Data section below:
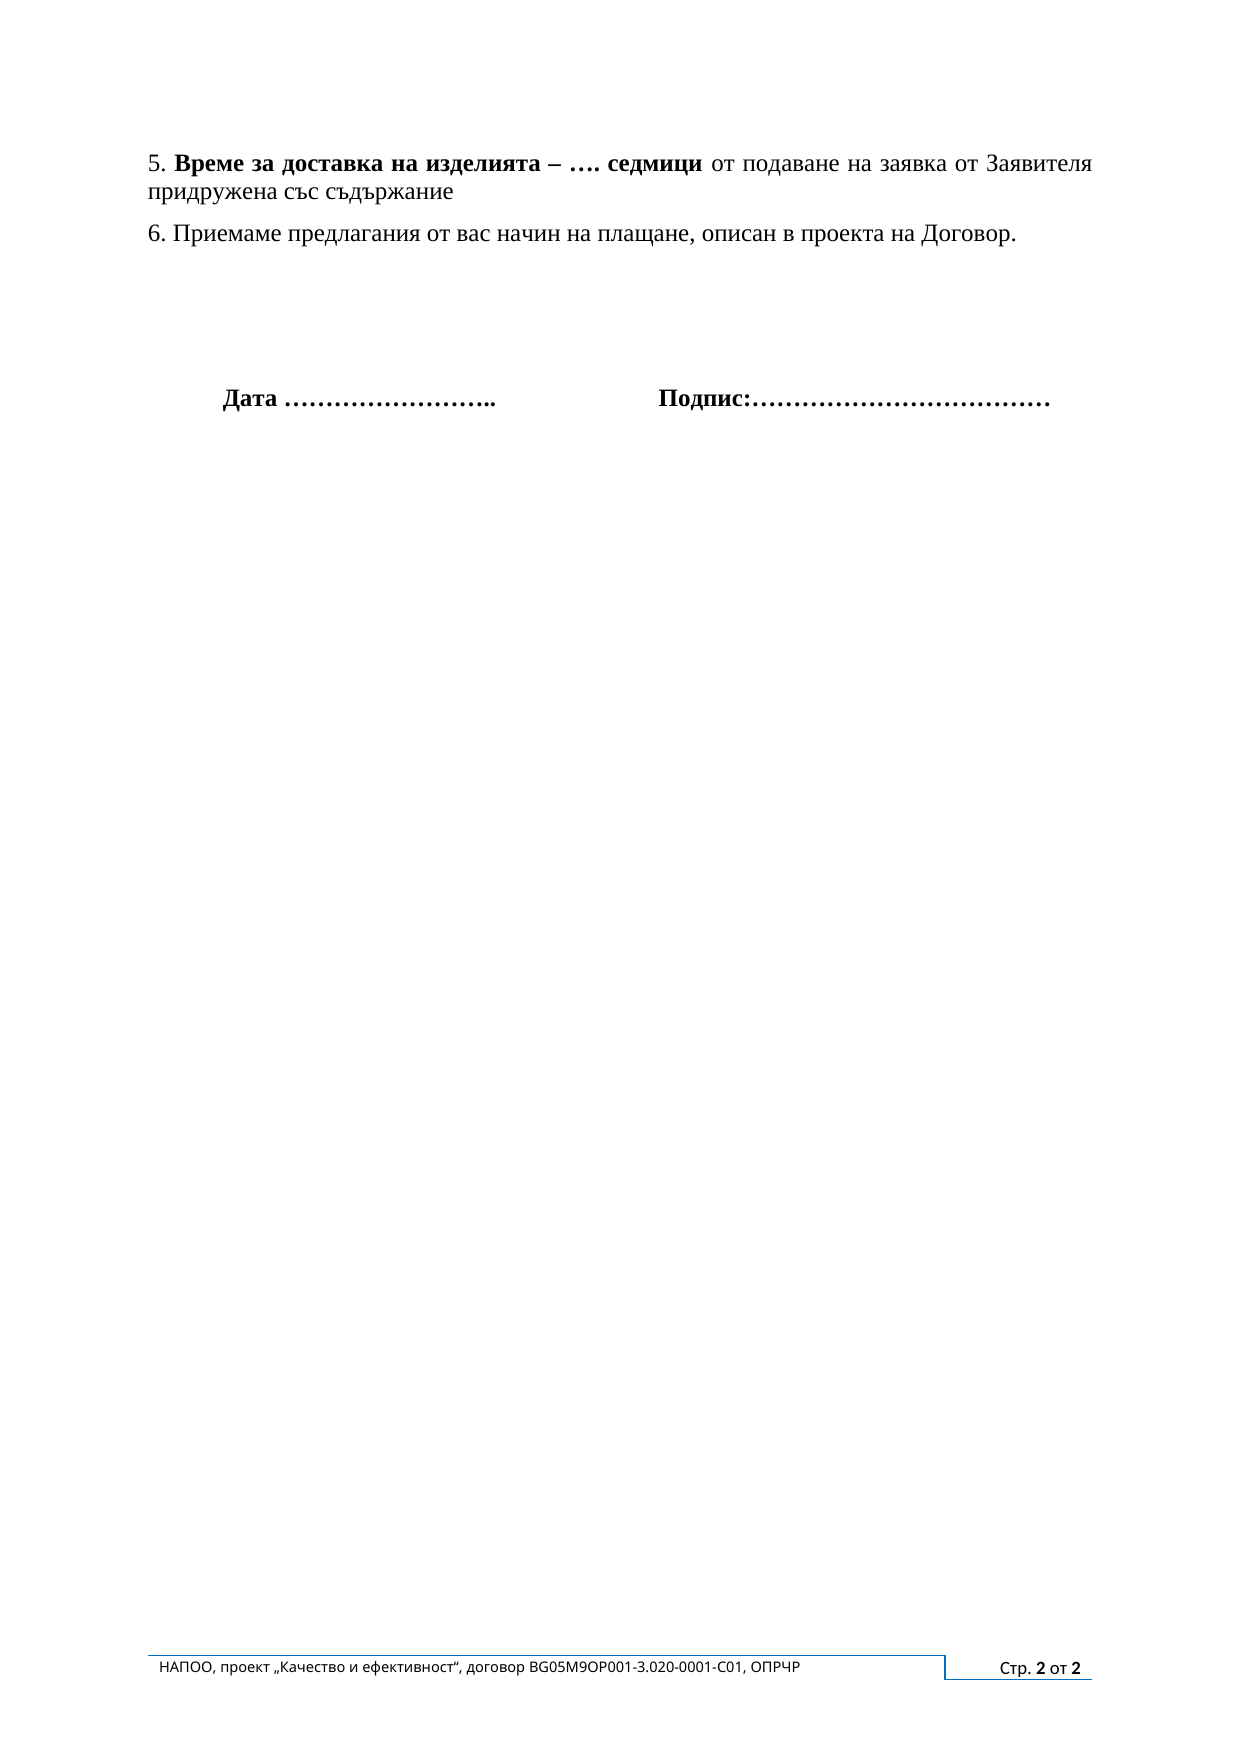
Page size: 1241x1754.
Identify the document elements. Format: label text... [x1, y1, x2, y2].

text Дата …………………….. Подпис:……………………………… [148, 383, 1093, 411]
list 5. Време за доставка на изделията – …. седмици от подаване на заявка от Заявителя придружена със съдържание [148, 148, 1093, 205]
list 6. Приемаме предлагания от вас начин на плащане, описан в проекта на Договор. [148, 218, 1093, 246]
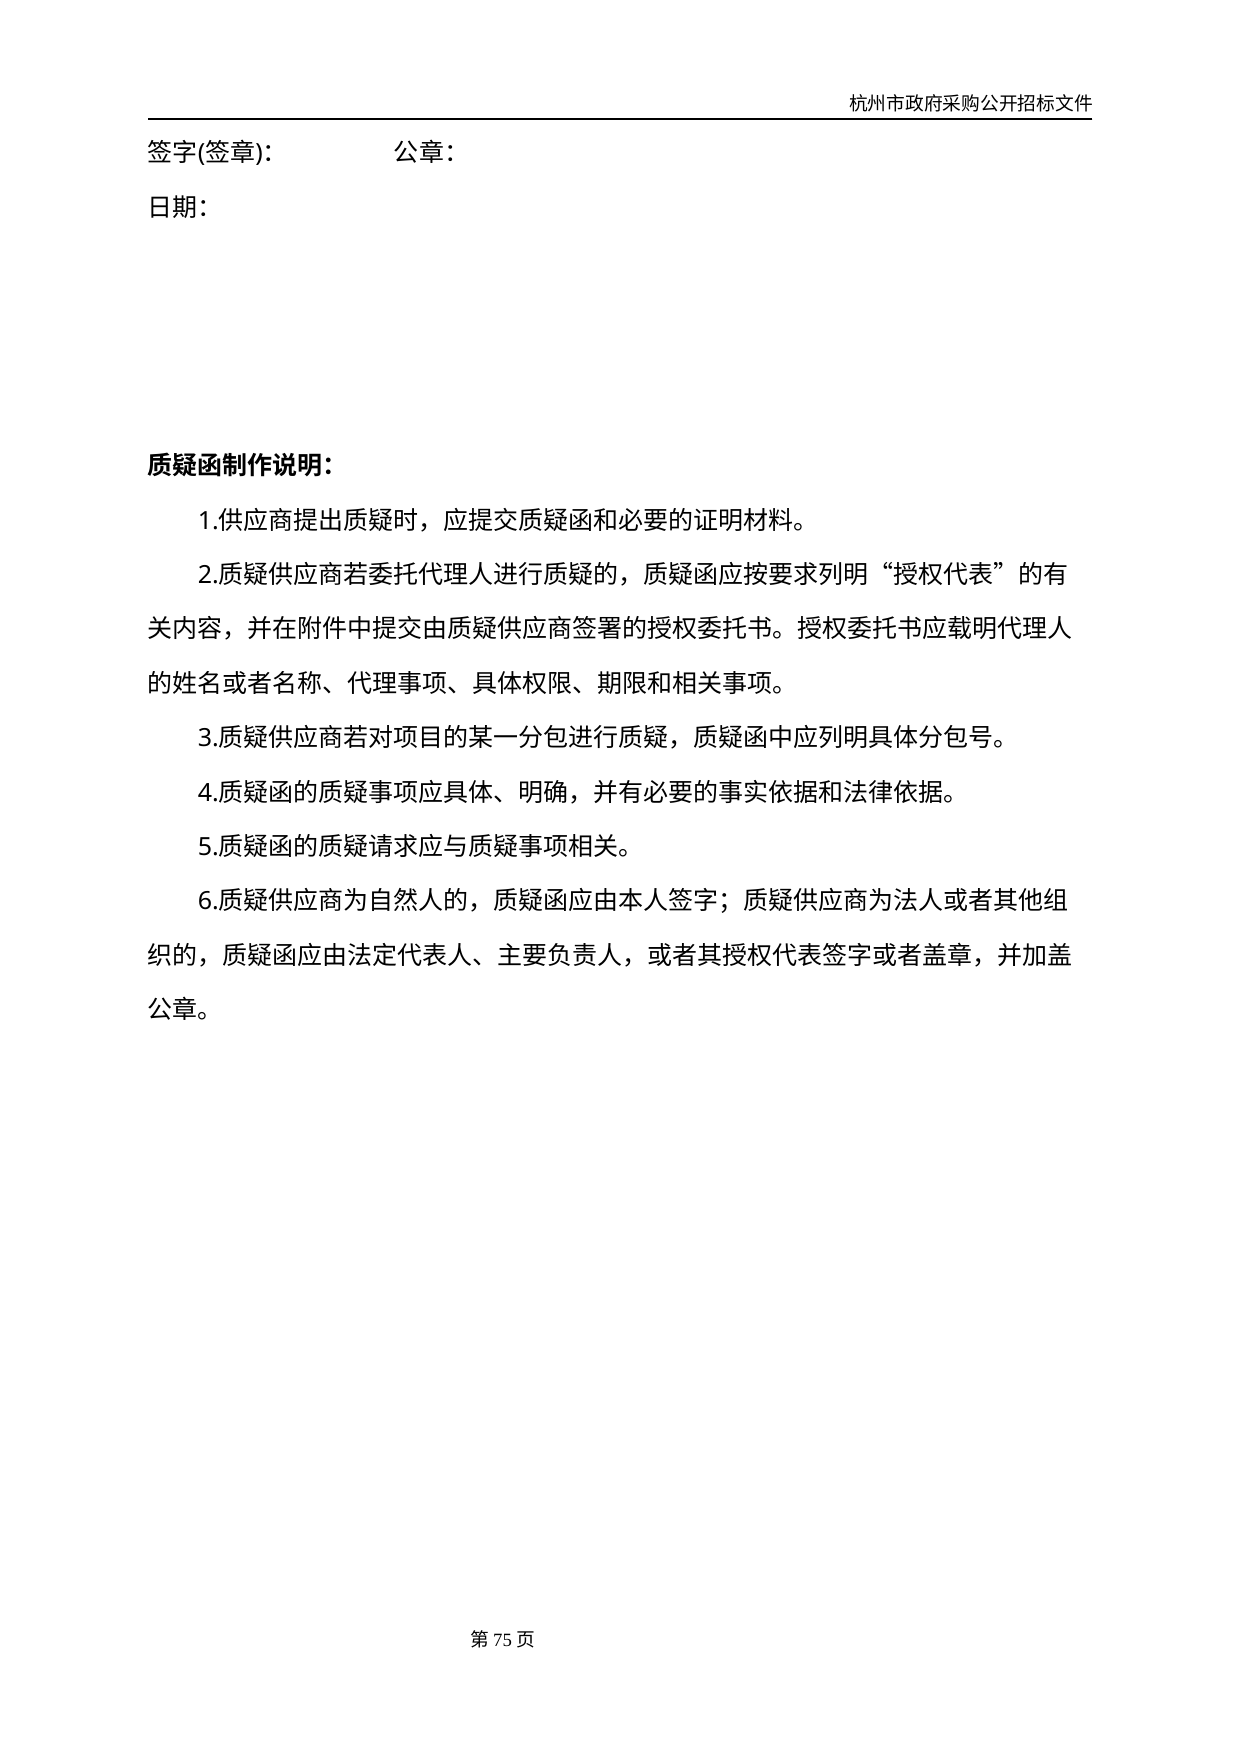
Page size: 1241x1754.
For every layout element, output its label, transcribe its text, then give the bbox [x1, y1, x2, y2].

text 质疑函制作说明： [148, 446, 1092, 482]
text 5.质疑函的质疑请求应与质疑事项相关。 [148, 826, 1092, 863]
text 2.质疑供应商若委托代理人进行质疑的，质疑函应按要求列明“授权代表”的有关内容，并在附件中提交由质疑供应商签署的授权委托书。授权委托书应载明代理人的姓名或者名称、代理事项、具体权限、期限和相关事项。 [148, 554, 1092, 699]
text 6.质疑供应商为自然人的，质疑函应由本人签字；质疑供应商为法人或者其他组织的，质疑函应由法定代表人、主要负责人，或者其授权代表签字或者盖章，并加盖公章。 [148, 881, 1092, 1026]
text 签字(签章)： 公章： [148, 133, 1092, 169]
text 日期： [148, 187, 1092, 223]
text 3.质疑供应商若对项目的某一分包进行质疑，质疑函中应列明具体分包号。 [148, 718, 1092, 754]
text 4.质疑函的质疑事项应具体、明确，并有必要的事实依据和法律依据。 [148, 772, 1092, 808]
text 1.供应商提出质疑时，应提交质疑函和必要的证明材料。 [148, 500, 1092, 536]
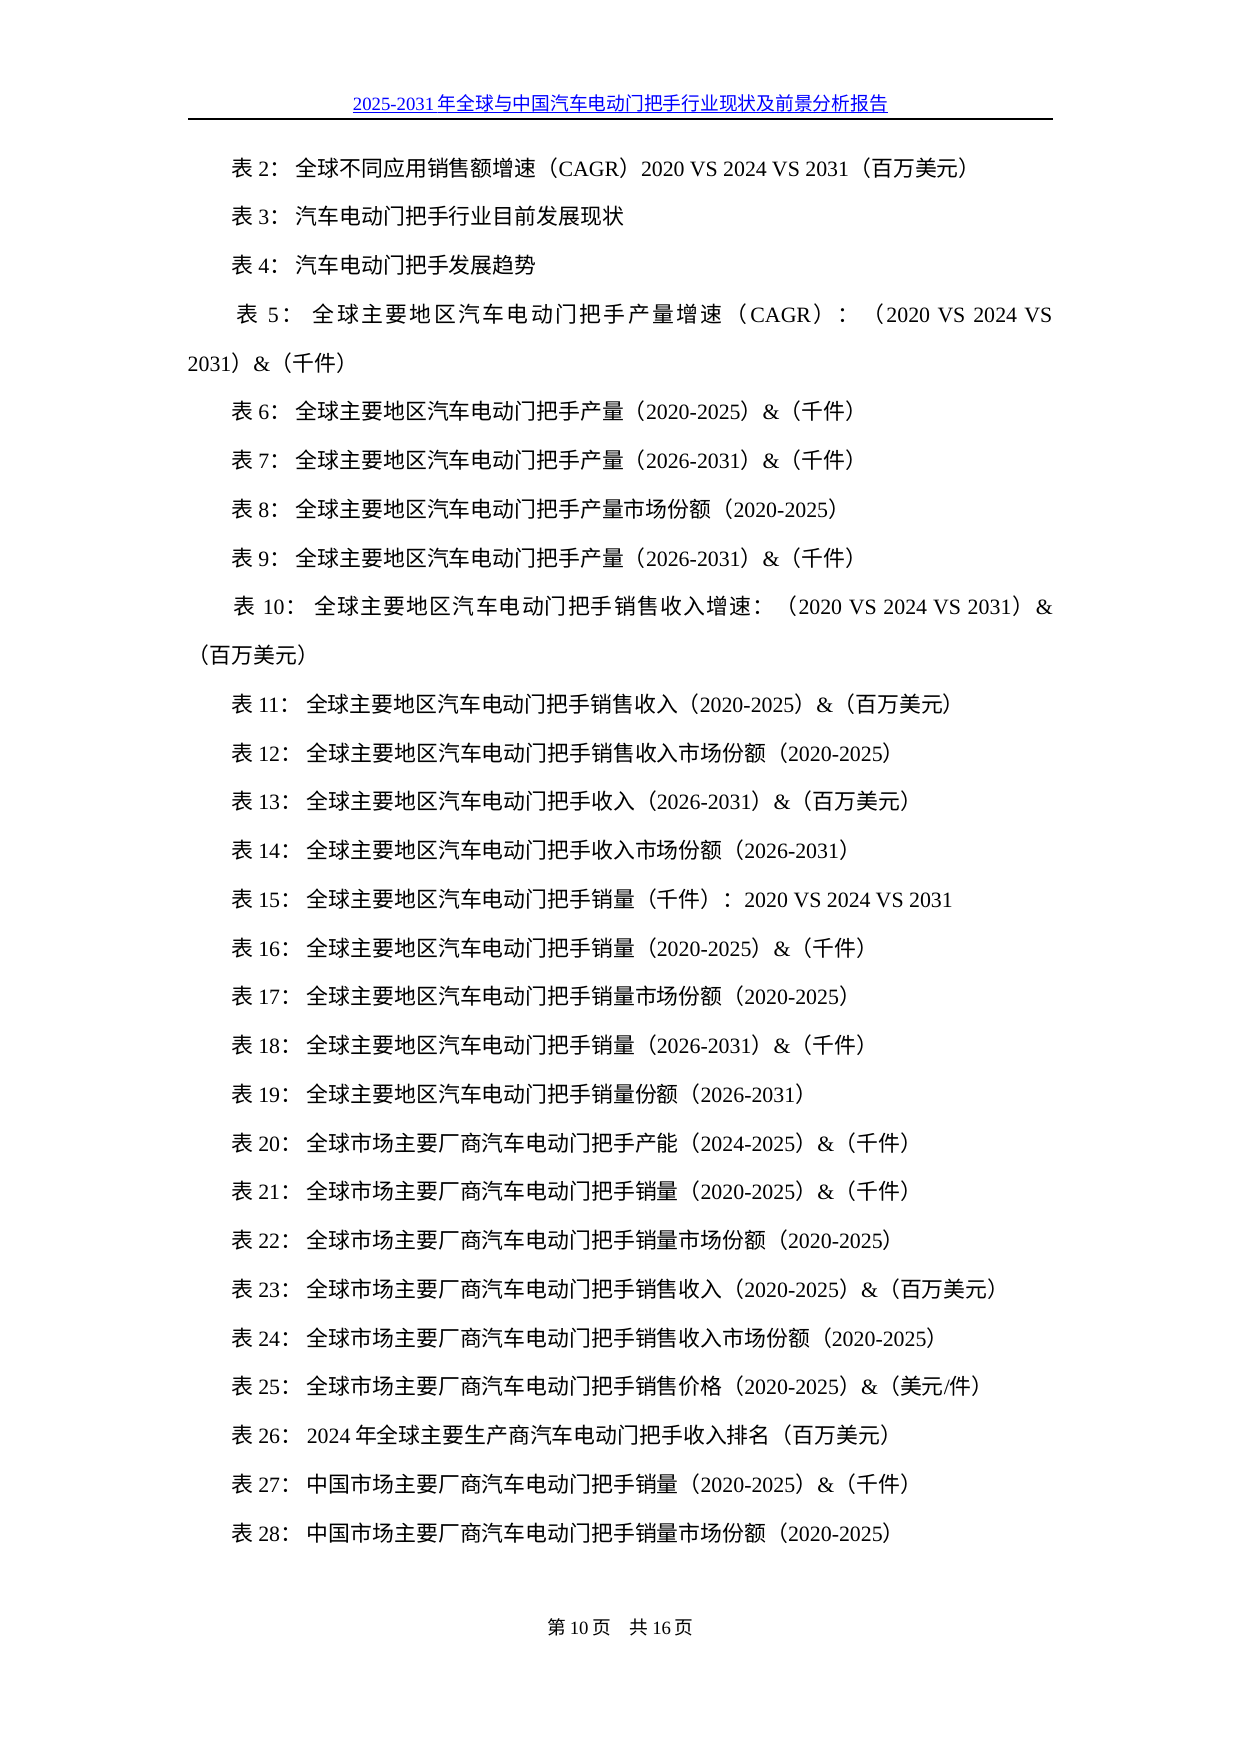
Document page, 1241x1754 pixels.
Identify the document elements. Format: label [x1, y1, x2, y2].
End of Data section.
The requested output is the line holding "Document page, 1241x1754 pixels." and every line after it up to the last line of the listing, exactly, with nothing else.

Document page, 1241x1754 pixels.
Identify the document elements. Format: label [x1, y1, x2, y2].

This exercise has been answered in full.